Trump destrói influência global que os EUA levarão décadas para construir
E não é só a economia americana que sentirá o baque. A imagem dos Estados Unidos no mundo e o soft power que o país levou décadas para acumular são abalados pela guerra tarifária, descrita em editorial do Wall Street Journal como a “mais idiota da história”; o bloqueio da ajuda a outros países; e a decisão de enviar milhares de refugiados de volta para Venezuela. “Cada uma dessas jogadas representa outro prego no caixão do poder brando dos EUA”, escreve Max Boot.
“É impressionante ver quanto dano Trump causou ao poder brando dos EUA em apenas duas semanas, e doloroso imaginar o quanto mais ele poderia fazer nas próximas 206 semanas. Quaisquer pequenas concessões que Trump possa eventualmente extorquir de aliados dos EUA, como México ou Canadá, com suas demandas pesadas, não valem o dano aos relacionamentos de longo prazo dos Estados Unidos com esses países.”
Nesse cenário, afirma Boot, a China pode se tornar um parceiro mais atraente e um contrapeso aos EUA para muitos países ao redor do mundo. “Longe de tornar os EUA grandes novamente, essa erosão do poder brando prejudicará a segurança econômica e nacional dos Estados Unidos por anos e anos.”
Loucura, mas com método
O colunista do Estadão, Rodrigo da Silva, relembrou em sua coluna do dia 29 que foi outro presidente americano, Richard Nixon, quem desenvolveu essa estratégia. Ele próprio chamava de Madman theory – a Teoria do Louco. Nixon adorava uma declaração pública irracional, eventualmente insana, previamente calculada para provocar dúvida e medo nos seus alvos.
“Donald Trump nunca negou que Richard Nixon foi uma grande referência na sua formação. Trump desenvolveu o seu estilo de negociação agressivo nos anos 1970, no auge da Guerra Fria, com a ajuda do advogado e amigo, Roy Cohn, conselheiro informal de Nixon. Ele próprio admite que recorre à Teoria do Louco para alcançar ganhos políticos e econômicos”.
Corte de ajuda internacional só prejudica aos EUA
Na mesma linha, a The Economist alertou o bloqueio de ajuda humanitária para outros países cai como um presente para a China, que compete com os EUA por supremacia em poder brando. E destacou que a medida contraria os interesses americanos.

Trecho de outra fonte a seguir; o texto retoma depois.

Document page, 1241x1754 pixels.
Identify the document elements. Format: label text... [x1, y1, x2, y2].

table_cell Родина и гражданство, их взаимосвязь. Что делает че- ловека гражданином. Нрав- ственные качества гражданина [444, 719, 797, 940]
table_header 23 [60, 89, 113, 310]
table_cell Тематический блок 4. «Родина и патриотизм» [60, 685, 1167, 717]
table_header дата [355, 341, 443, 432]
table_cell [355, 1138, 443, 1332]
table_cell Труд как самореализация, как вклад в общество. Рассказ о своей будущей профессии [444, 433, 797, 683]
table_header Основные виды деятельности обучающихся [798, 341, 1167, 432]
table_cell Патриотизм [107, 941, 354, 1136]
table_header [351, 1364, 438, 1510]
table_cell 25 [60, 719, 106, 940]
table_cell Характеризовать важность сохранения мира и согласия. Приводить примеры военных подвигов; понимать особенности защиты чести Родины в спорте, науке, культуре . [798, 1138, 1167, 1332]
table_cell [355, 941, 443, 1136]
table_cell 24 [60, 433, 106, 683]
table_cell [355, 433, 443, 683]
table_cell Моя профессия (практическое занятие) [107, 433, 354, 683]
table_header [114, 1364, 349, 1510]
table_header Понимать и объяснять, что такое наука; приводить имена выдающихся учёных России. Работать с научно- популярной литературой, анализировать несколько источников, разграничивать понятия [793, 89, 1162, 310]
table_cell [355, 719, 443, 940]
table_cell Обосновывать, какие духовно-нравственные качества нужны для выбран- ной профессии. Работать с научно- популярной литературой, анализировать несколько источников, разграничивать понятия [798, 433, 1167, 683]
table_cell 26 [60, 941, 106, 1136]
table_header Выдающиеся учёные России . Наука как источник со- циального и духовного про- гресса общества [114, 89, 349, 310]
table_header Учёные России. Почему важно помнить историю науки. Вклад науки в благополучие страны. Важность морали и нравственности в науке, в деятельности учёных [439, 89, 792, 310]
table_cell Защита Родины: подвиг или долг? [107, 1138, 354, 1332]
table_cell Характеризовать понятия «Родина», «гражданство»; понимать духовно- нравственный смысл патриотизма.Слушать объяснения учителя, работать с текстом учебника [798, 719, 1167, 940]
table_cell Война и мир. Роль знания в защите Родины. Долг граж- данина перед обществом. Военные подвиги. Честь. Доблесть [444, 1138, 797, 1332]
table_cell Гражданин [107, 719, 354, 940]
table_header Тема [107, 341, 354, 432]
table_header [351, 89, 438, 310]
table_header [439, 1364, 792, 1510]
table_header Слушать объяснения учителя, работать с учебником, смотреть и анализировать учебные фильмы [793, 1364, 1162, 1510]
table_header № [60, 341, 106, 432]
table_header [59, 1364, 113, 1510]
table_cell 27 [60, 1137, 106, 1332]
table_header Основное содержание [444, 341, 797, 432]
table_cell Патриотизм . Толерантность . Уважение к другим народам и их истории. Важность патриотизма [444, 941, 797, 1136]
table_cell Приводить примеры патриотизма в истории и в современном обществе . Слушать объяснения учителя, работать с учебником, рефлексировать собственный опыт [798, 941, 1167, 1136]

“Arriscar uma fuga em massa de jihadistas torna os EUA menos seguros. Ocasionar miséria afasta amigos e aliados em potencial, o que torna os EUA mais fracos. E um mundo mais pobre acabará tornando também os EUA mais pobres. A generosidade de Washington não é mera caridade. As ajudas externas que criam um mundo mais estável e mais rico atendem ao interesse maior dos EUA. Podem chamá-lo de EUA em Primeiro Lugar, se preferirem”.